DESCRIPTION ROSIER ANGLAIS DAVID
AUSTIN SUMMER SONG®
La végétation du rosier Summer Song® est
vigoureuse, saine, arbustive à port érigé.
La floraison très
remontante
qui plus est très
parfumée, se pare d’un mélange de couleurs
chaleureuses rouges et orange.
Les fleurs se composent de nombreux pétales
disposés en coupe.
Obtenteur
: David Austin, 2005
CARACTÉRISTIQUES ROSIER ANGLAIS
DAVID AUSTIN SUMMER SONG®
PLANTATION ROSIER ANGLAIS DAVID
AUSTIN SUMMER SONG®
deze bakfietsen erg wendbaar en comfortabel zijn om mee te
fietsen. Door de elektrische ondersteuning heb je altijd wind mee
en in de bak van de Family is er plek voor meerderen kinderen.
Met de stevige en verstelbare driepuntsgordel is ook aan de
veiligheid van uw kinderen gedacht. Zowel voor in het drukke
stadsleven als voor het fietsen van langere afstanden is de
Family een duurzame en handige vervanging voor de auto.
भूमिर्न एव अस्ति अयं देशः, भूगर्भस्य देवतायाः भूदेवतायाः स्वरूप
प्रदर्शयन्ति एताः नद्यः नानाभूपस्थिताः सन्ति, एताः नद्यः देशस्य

* * *

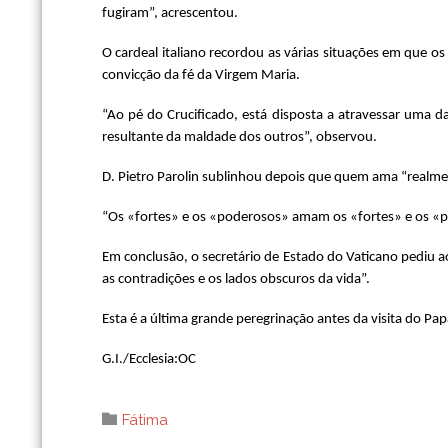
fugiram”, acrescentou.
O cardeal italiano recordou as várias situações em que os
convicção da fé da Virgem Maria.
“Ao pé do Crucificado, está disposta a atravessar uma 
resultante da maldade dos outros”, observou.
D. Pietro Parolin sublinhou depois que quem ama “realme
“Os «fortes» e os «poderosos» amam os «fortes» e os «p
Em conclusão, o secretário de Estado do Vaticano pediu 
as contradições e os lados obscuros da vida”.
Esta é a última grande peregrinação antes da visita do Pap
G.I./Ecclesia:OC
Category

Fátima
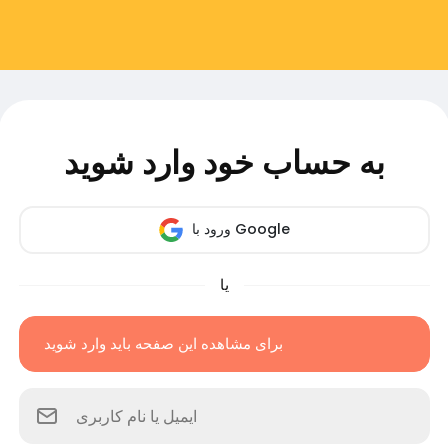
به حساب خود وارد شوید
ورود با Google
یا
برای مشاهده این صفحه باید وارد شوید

◆ About this task ◆
Going over every line of the entries, tally those containing the string "شوید" and report only the figure.

◆ Response to the task ◆
2